OHIO STATE'S DEFENSE
With nine new starters, the Buckeyes boast talent but not much experience. Is that defense going to be good enough to carry them to the national title?
NEW COACHING STAFFS
Michigan and Miami both replaced a chunk of their coordinators and position coaches. While both programs brought in good coaches, people take for granted how long it takes to communicate effectively.
Players have spent months going up against their teammates. The first game of the season always makes players a little anxious. The younger players often play too aggressively; there are always an inordinate amount of penalties. In the first game, it's not always about what the players do well; it's often about what they do wrong.

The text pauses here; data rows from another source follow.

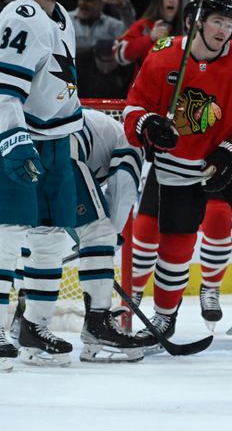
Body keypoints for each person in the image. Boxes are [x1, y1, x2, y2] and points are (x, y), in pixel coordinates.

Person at [122, 0, 232, 349]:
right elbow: (134, 107)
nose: (223, 30)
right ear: (196, 22)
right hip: (180, 165)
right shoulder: (162, 57)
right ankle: (164, 317)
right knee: (174, 246)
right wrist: (148, 126)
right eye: (217, 20)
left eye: (230, 22)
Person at [0, 0, 83, 371]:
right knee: (8, 235)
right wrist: (12, 139)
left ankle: (35, 326)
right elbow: (4, 89)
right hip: (23, 137)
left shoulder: (61, 15)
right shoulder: (20, 16)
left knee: (51, 239)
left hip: (56, 140)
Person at [71, 108, 146, 362]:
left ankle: (25, 320)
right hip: (65, 150)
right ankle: (97, 324)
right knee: (99, 231)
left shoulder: (106, 127)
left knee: (38, 235)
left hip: (29, 146)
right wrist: (106, 244)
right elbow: (122, 190)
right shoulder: (131, 141)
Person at [113, 0, 182, 75]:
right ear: (158, 0)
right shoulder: (143, 25)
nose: (170, 0)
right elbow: (119, 55)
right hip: (145, 86)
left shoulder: (187, 28)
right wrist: (149, 38)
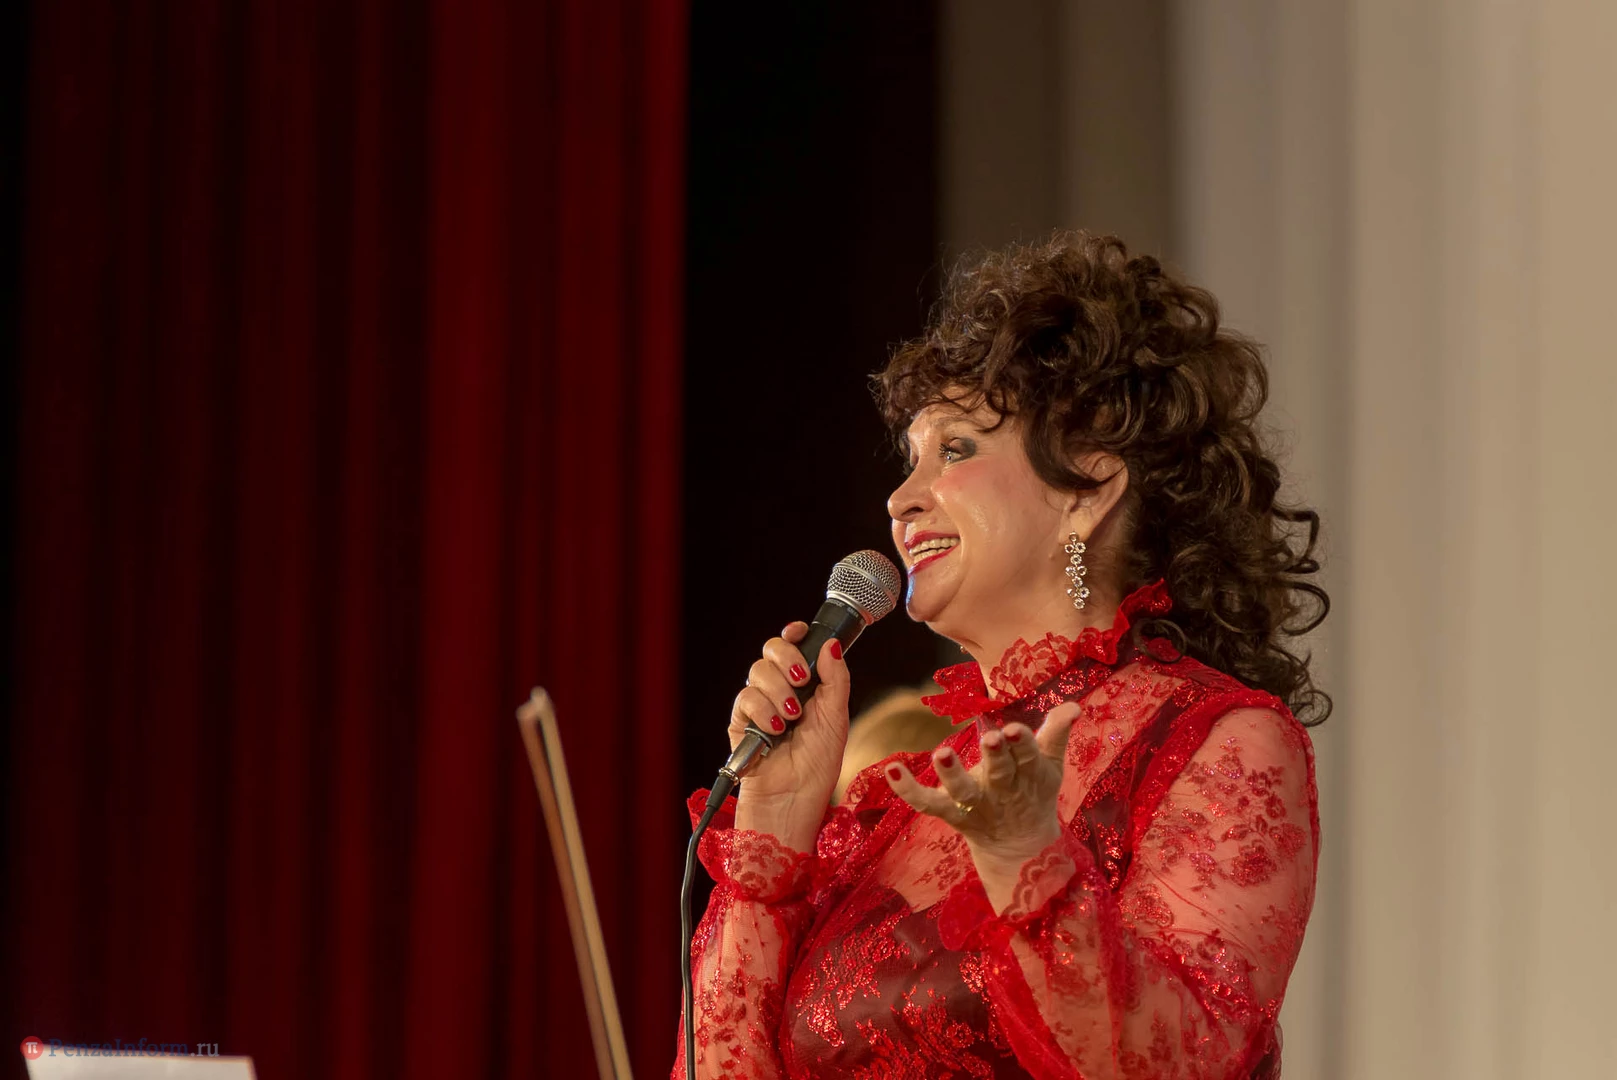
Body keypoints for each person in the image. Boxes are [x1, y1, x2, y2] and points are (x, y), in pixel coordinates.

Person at [676, 231, 1328, 1079]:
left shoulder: (1216, 738)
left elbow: (1182, 1062)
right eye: (909, 460)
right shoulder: (899, 800)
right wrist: (775, 829)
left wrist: (1031, 866)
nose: (900, 499)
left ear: (1087, 490)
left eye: (954, 449)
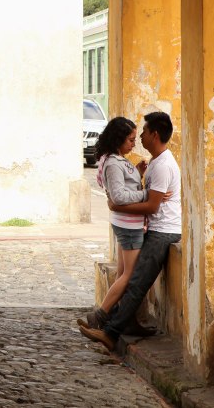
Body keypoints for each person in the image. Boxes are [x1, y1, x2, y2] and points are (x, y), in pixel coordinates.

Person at [79, 111, 182, 351]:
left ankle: (109, 330)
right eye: (133, 137)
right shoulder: (155, 162)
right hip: (153, 227)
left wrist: (118, 204)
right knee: (132, 278)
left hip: (164, 230)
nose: (140, 138)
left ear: (154, 135)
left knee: (134, 282)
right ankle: (115, 324)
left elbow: (153, 204)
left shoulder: (163, 166)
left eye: (143, 133)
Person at [77, 117, 148, 331]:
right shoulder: (113, 163)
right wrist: (147, 194)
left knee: (121, 273)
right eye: (130, 140)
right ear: (119, 139)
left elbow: (120, 187)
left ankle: (118, 317)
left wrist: (136, 172)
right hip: (129, 225)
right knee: (129, 275)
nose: (134, 143)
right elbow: (117, 196)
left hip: (124, 223)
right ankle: (101, 315)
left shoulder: (113, 159)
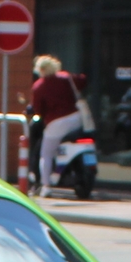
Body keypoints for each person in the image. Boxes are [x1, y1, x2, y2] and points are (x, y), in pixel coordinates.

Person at [28, 54, 81, 195]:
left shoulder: (39, 86)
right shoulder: (65, 77)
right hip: (76, 118)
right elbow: (81, 81)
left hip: (56, 122)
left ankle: (46, 186)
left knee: (46, 154)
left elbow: (38, 109)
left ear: (40, 69)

ADRIAN PETERSON, RB, OKLAHOMA
After losing starting QB Rhett Bomar, the Sooners must adjust to what they have -- which is a lot. Peterson has a rare combination of power and speed. Quarterback Paul Thompson has been around the program a long time and knows the system. As long as Peterson stays healthy and Thompson doesn't make any big mistakes, the Sooners will be good. Whether they'll be at the level to beat Texas, however, is a big question.
Looking to unearth an under-the-radar team? Look no further than Arkansas, which has everything in place to have a big year. But like every team, the Razorbacks need to answer the all-important question: Who will step up at quarterback? The team has been largely inconsistent in the past and needs a true leader to succeed.
Jim Donnan was the head coach at Georgia and Marshall and is an ESPN college football analyst.